I’ve always been in awe of his talent, and he’s really good about explaining to me how he’s done something, or a concept he’s trying to sort out in his head.

Recently, he had a contract to build a piece of furniture, but he was given carte blanche to do it his way. As a perfectionist, this became a Catch-22 situation. Clients sometimes have unreasonable expectations, or ideas, and pleasing them is difficult. On the other hand, he has great ideas but there was always the risk that his vision, and the final product, would not be the vision of his clients’.

He set to work, not coming up for air until he was puzzling over the legs. Talking to him on the phone, it didn’t take long to realize I did not follow his explanation at all. He was talking joint talk but he may have well been speaking Klingon!

So he PMed me some pictures.

Then it became clear.

Very impressed, I texted back: “Precision seems to be the operative word.”

His response: “Sometimes it’s in how well you hide the imprecision.”

That simple furniture-builder philosophy bowled me over by how universally applicable the philosophy was.

Precision… perfection… so often it’s a moving target, and it’s all in our ability to create the illusion of precision, or to rely on someone else’s inexperience of precision and perfection.
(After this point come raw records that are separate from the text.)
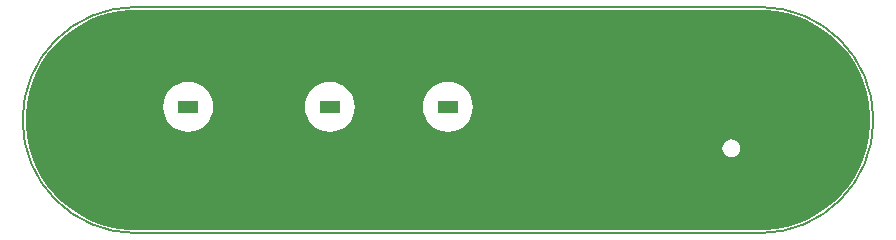
<source format=gbl>
G04*
G04 #@! TF.GenerationSoftware,Altium Limited,Altium Designer,19.0.15 (446)*
G04*
G04 Layer_Physical_Order=2*
G04 Layer_Color=16711680*
%FSLAX44Y44*%
%MOMM*%
G71*
G01*
G75*
%ADD14C,0.2000*%
%ADD15C,4.5000*%
%ADD18R,0.1000X0.1000*%
%ADD19R,1.8000X1.0500*%
G36*
X278136Y92263D02*
X287113Y90478D01*
X295873Y87820D01*
X304329Y84318D01*
X312402Y80003D01*
X320013Y74917D01*
X327088Y69110D01*
X333561Y62638D01*
X339367Y55563D01*
X344453Y47952D01*
X348768Y39879D01*
X352270Y31423D01*
X354927Y22663D01*
X356713Y13686D01*
X357610Y4577D01*
Y-4577D01*
X356713Y-13686D01*
X354927Y-22663D01*
X352270Y-31423D01*
X348768Y-39879D01*
X344453Y-47952D01*
X339367Y-55563D01*
X333560Y-62638D01*
X327088Y-69111D01*
X320013Y-74917D01*
X312402Y-80003D01*
X304329Y-84318D01*
X295873Y-87820D01*
X287113Y-90478D01*
X278136Y-92263D01*
X269027Y-93160D01*
X-269027D01*
X-278136Y-92263D01*
X-287113Y-90478D01*
X-295873Y-87820D01*
X-304329Y-84318D01*
X-312402Y-80003D01*
X-320013Y-74917D01*
X-327088Y-69110D01*
X-333561Y-62638D01*
X-339367Y-55563D01*
X-344453Y-47952D01*
X-348768Y-39879D01*
X-352270Y-31423D01*
X-354927Y-22663D01*
X-356713Y-13686D01*
X-357610Y-4577D01*
Y4577D01*
X-356713Y13686D01*
X-354927Y22663D01*
X-352270Y31423D01*
X-348768Y39879D01*
X-344453Y47952D01*
X-339367Y55563D01*
X-333560Y62638D01*
X-327088Y69111D01*
X-320013Y74917D01*
X-312402Y80003D01*
X-304329Y84318D01*
X-295873Y87820D01*
X-287113Y90478D01*
X-278136Y92263D01*
X-269027Y93160D01*
X269027D01*
X278136Y92263D01*
D02*
G37*
%LPC*%
G36*
X0Y32242D02*
X-4125Y31836D01*
X-8091Y30633D01*
X-11746Y28679D01*
X-14950Y26049D01*
X-17579Y22846D01*
X-19533Y19191D01*
X-20736Y15225D01*
X-21142Y11100D01*
X-20736Y6975D01*
X-19533Y3009D01*
X-17579Y-646D01*
X-14950Y-3850D01*
X-11746Y-6479D01*
X-8091Y-8432D01*
X-4125Y-9636D01*
X0Y-10042D01*
X4125Y-9636D01*
X8091Y-8432D01*
X11746Y-6479D01*
X14950Y-3850D01*
X17579Y-646D01*
X19533Y3009D01*
X20736Y6975D01*
X21142Y11100D01*
X20736Y15225D01*
X19533Y19191D01*
X17579Y22846D01*
X14950Y26049D01*
X11746Y28679D01*
X8091Y30633D01*
X4125Y31836D01*
X0Y32242D01*
D02*
G37*
G36*
X-100000D02*
X-104125Y31836D01*
X-108091Y30633D01*
X-111746Y28679D01*
X-114950Y26049D01*
X-117579Y22846D01*
X-119532Y19191D01*
X-120736Y15225D01*
X-121142Y11100D01*
X-120736Y6975D01*
X-119532Y3009D01*
X-117579Y-646D01*
X-114950Y-3850D01*
X-111746Y-6479D01*
X-108091Y-8432D01*
X-104125Y-9636D01*
X-100000Y-10042D01*
X-95875Y-9636D01*
X-91909Y-8432D01*
X-88254Y-6479D01*
X-85050Y-3850D01*
X-82421Y-646D01*
X-80468Y3009D01*
X-79264Y6975D01*
X-78858Y11100D01*
X-79264Y15225D01*
X-80468Y19191D01*
X-82421Y22846D01*
X-85050Y26049D01*
X-88254Y28679D01*
X-91909Y30633D01*
X-95875Y31836D01*
X-100000Y32242D01*
D02*
G37*
G36*
X-220000D02*
X-224125Y31836D01*
X-228091Y30633D01*
X-231746Y28679D01*
X-234949Y26049D01*
X-237579Y22846D01*
X-239533Y19191D01*
X-240736Y15225D01*
X-241142Y11100D01*
X-240736Y6975D01*
X-239533Y3009D01*
X-237579Y-646D01*
X-234949Y-3850D01*
X-231746Y-6479D01*
X-228091Y-8432D01*
X-224125Y-9636D01*
X-220000Y-10042D01*
X-215875Y-9636D01*
X-211909Y-8432D01*
X-208254Y-6479D01*
X-205051Y-3850D01*
X-202421Y-646D01*
X-200467Y3009D01*
X-199264Y6975D01*
X-198858Y11100D01*
X-199264Y15225D01*
X-200467Y19191D01*
X-202421Y22846D01*
X-205051Y26049D01*
X-208254Y28679D01*
X-211909Y30633D01*
X-215875Y31836D01*
X-220000Y32242D01*
D02*
G37*
G36*
X240000Y-16395D02*
X238032Y-16654D01*
X236197Y-17414D01*
X234622Y-18622D01*
X233414Y-20198D01*
X232654Y-22032D01*
X232395Y-24000D01*
X232654Y-25968D01*
X233414Y-27803D01*
X234622Y-29378D01*
X236197Y-30586D01*
X238032Y-31346D01*
X240000Y-31605D01*
X241968Y-31346D01*
X243803Y-30586D01*
X245378Y-29378D01*
X246586Y-27803D01*
X247346Y-25968D01*
X247605Y-24000D01*
X247346Y-22032D01*
X246586Y-20198D01*
X245378Y-18622D01*
X243803Y-17414D01*
X241968Y-16654D01*
X240000Y-16395D01*
D02*
G37*
%LPD*%
D14*
X-264450Y95750D02*
G03*
X-264450Y-95750I0J-95750D01*
G01*
X264450D02*
G03*
X264450Y95750I0J95750D01*
G01*
X-264450Y-95750D02*
X264450D01*
X-264450Y95750D02*
X264450D01*
D15*
X-322650Y0D02*
D03*
X322650D02*
D03*
D18*
X240000Y-24000D02*
D03*
D19*
X0Y11100D02*
D03*
X-100000D02*
D03*
X-220000D02*
D03*
M02*

</source>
Or perhaps, it’s all in the eye of the beholder: one person’s imprecision can still be another’s precision.

This post has become a rambling series of thoughts but I hope you get my drift: bottom line, that which you view as imprecision, or imperfection, in your self or your life might never be on the radar of someone else.

So carry on: be perfectly imperfect!

Oh, and thanks for the blog post fodder, Bro!